Available records -
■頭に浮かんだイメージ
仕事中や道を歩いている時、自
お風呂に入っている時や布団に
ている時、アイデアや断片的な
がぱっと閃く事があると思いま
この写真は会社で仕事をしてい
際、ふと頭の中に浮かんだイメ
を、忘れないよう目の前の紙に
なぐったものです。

Exercise objective -
All lines from the one with "仕事中や道を歩いている時、自" onward to the end of the records above should be repeated exactly, and only those lines.

Result of the exercise -
仕事中や道を歩いている時、自
お風呂に入っている時や布団に
ている時、アイデアや断片的な
がぱっと閃く事があると思いま
この写真は会社で仕事をしてい
際、ふと頭の中に浮かんだイメ
を、忘れないよう目の前の紙に
なぐったものです。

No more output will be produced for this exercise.